# Prompt
Your copy should repeat each record exactly and contain none of the pictures.

Items from a dataset:
· · ·

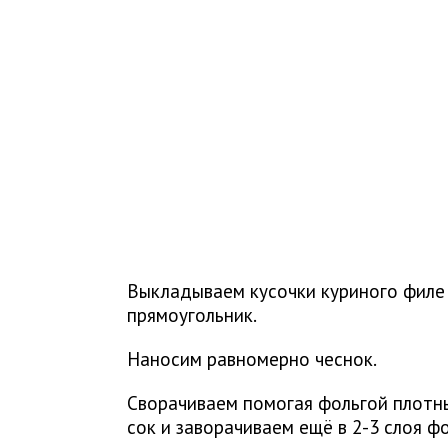
Выкладываем кусочки куриного филе 
прямоугольник.
Наносим равномерно чеснок.
Сворачиваем помогая фольгой плотны
сок и заворачиваем ещё в 2-3 слоя фо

· · ·

# Solution below
Выкладываем кусочки куриного филе 
прямоугольник.
Наносим равномерно чеснок.
Сворачиваем помогая фольгой плотны
сок и заворачиваем ещё в 2-3 слоя фо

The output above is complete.